Quando non ce la fai a vincere accontentati di muovere la classifica. Soprattutto quando incontri una squadra organizzata, schierata in campo per confonderti le idee bloccandoti il centrocampo. Schierata a cinque contro i tuoi tre. Cosa che si è visto dopo il primo quarto d’ora in attesa magari di un cambio tattico. Cambio che è arrivato a secondo tempo abbondantemente trascorso. Ma va bene. Chiudiamo primi e quindi ok.

Mezzo pieno

Una buona tenuta fisico atletica e come già detto, tutto sommato, il punto portato a casa. Esordi e conferme positive come Gibilterra e Martina. Ragazzi di gamba che potrebbero offrire variazioni sul tema.

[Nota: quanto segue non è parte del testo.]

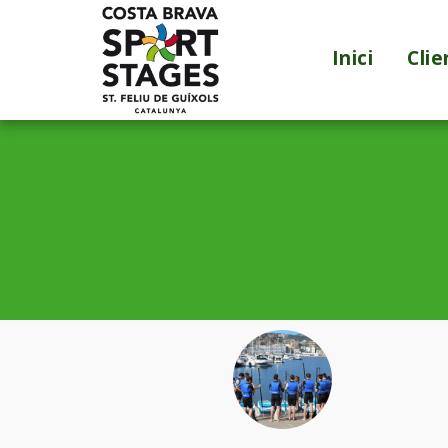
Inici
Clie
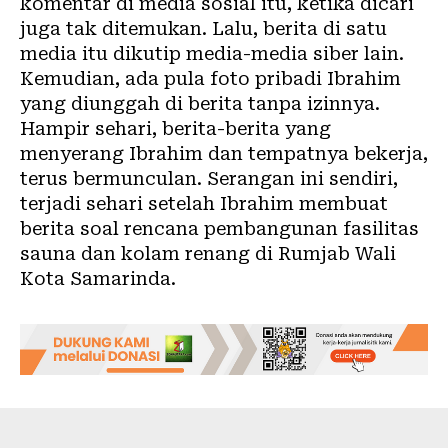
komentar di media sosial itu, ketika dicari
juga tak ditemukan. Lalu, berita di satu
media itu dikutip media-media siber lain.
Kemudian, ada pula foto pribadi Ibrahim
yang diunggah di berita tanpa izinnya.
Hampir sehari, berita-berita yang
menyerang Ibrahim dan tempatnya bekerja,
terus bermunculan. Serangan ini sendiri,
terjadi sehari setelah Ibrahim membuat
berita soal rencana pembangunan fasilitas
sauna dan kolam renang di
Rumjab Wali
Kota Samarinda
.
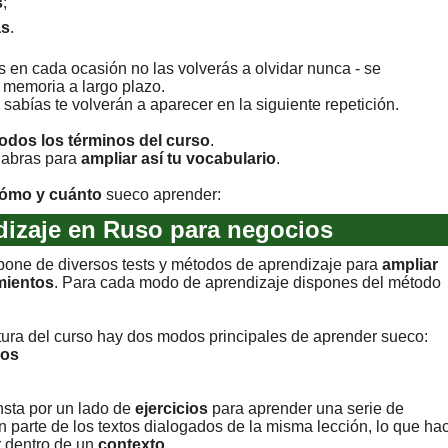
s
;
as
.
s en cada ocasión no las volverás a olvidar nunca - se
 memoria a largo plazo.
sabías te volverán a aparecer en la siguiente repetición.
todos los términos del curso
.
labras para
ampliar así tu vocabulario
.
ómo y cuánto
sueco aprender:
izaje en Ruso para negocios
spone de diversos tests y métodos de aprendizaje para
ampliar
mientos
. Para cada modo de aprendizaje dispones del método
tura del curso hay dos modos principales de aprender sueco:
nos
nsta por un lado de
ejercicios
para aprender una serie de
n parte de los textos dialogados de la misma lección, lo que ha
r dentro de un
contexto
.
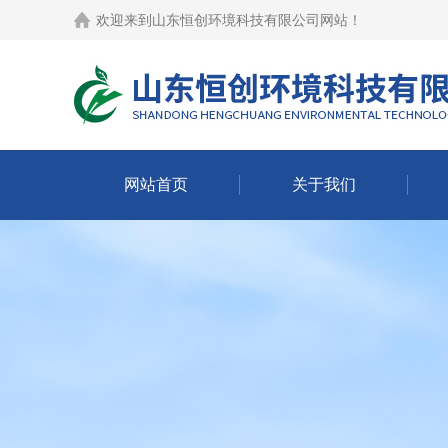
欢迎来到
山东恒创环境科技有限公司网站
！
网站首页
关于我们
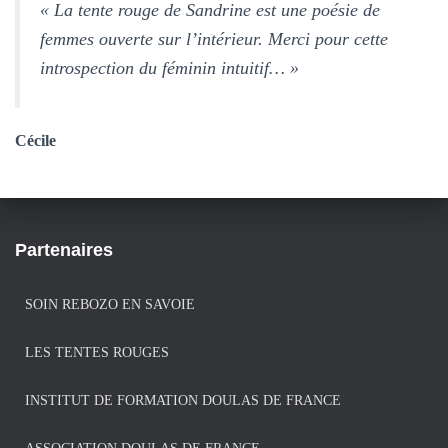
« La tente rouge de Sandrine est une poésie de
femmes ouverte sur l’intérieur. Merci pour cette
introspection du féminin intuitif… »
Cécile
Partenaires
SOIN REBOZO EN SAVOIE
LES TENTES ROUGES
INSTITUT DE FORMATION DOULAS DE FRANCE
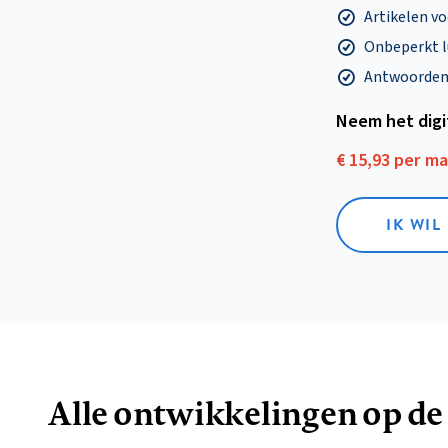
Artikelen v
Onbeperkt l
Antwoorden o
Neem het dig
€ 15,93 per m
IK WIL
Alle ontwikkelingen op de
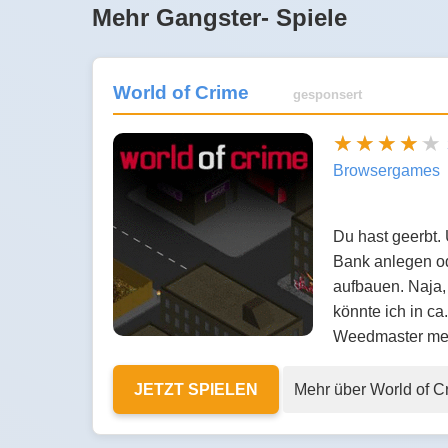
Mehr Gangster- Spiele
World of Crime
gesponsert
Browsergames
Du hast geerbt.
Bank anlegen od
aufbauen. Naja,
könnte ich in c
Weedmaster me
JETZT SPIELEN
Mehr über World of C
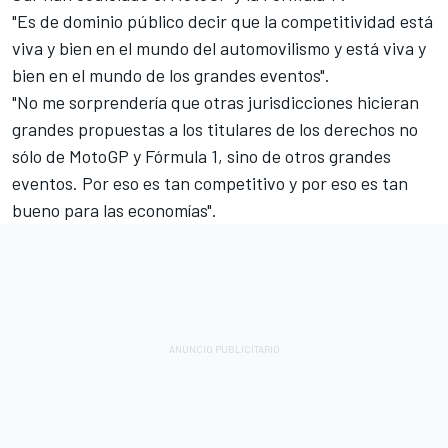
"Es de dominio público decir que la competitividad está
viva y bien en el mundo del automovilismo y está viva y
bien en el mundo de los grandes eventos".
"No me sorprendería que otras jurisdicciones hicieran
grandes propuestas a los titulares de los derechos no
sólo de MotoGP y Fórmula 1, sino de otros grandes
eventos. Por eso es tan competitivo y por eso es tan
bueno para las economías".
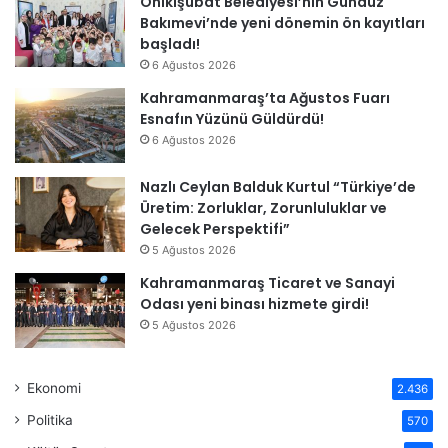
Onikişubat Belediyesi’nin Gündüz
Bakımevi’nde yeni dönemin ön kayıtları
başladı!
6 Ağustos 2026
Kahramanmaraş’ta Ağustos Fuarı
Esnafın Yüzünü Güldürdü!
6 Ağustos 2026
Nazlı Ceylan Balduk Kurtul “Türkiye’de
Üretim: Zorluklar, Zorunluluklar ve
Gelecek Perspektifi”
5 Ağustos 2026
Kahramanmaraş Ticaret ve Sanayi
Odası yeni binası hizmete girdi!
5 Ağustos 2026
Ekonomi
2.436
Politika
570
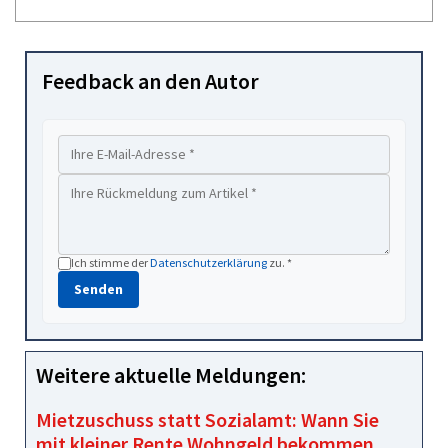
Feedback an den Autor
Ich stimme der
Datenschutzerklärung
zu. *
Senden
Weitere aktuelle Meldungen:
Mietzuschuss statt Sozialamt: Wann Sie
mit kleiner Rente Wohngeld bekommen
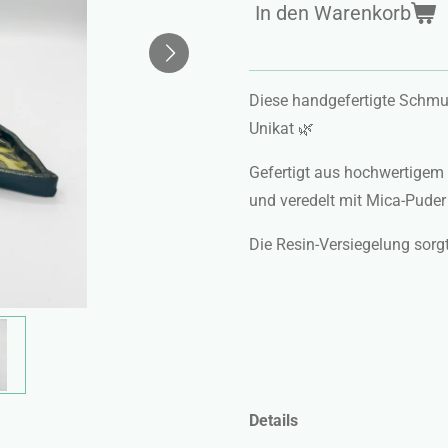
In den Warenkorb
Diese handgefertigte Schmuck
Unikat 🌿
Gefertigt aus hochwertigem 
und veredelt mit Mica-Puder
Die Resin-Versiegelung sorgt
Details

Mezzo vuoto                                 

Mi aspettavo un cambio tattico più tempestivo e deciso anche se, con la complicazione delle quote non è sempre facile cambiare in corsa. Una specie di cubo di Rubik. Mi viene un sospetto: le partite casalinghe ci hanno fatto vedere sempre una squadra sotto lo standard delle trasferte. Spesso lunghi, slegati fra i reparti con errori di misura evidenti. In trasferta invece tutta un’altra musica. Compatti rognosi ben messi. Quale potrebbe essere, se c’è, una ragione di risultati esaltanti fuori e modesti in casa? Il campo forse. Abituati a allenarsi e preparare le partite in dimensioni ridotte come al Bertoni sarebbe ipotizzabile perdersi in un campo largo e lungo in erba come il Rastrello? Scandicci, Flaminia e lo stesso di Cannara erano campetti infami. Ma abbiamo dominato. Questione di geometrie. Non sarebbe il caso anche di provare allenamenti anche al Rastrello? Un’ipotesi. Fantasiosa forse. Ma da provare secondo me. Comunque per ora “salutate la capolista!” anche se la strada sarà lunga e tortuosa. Buon Natale!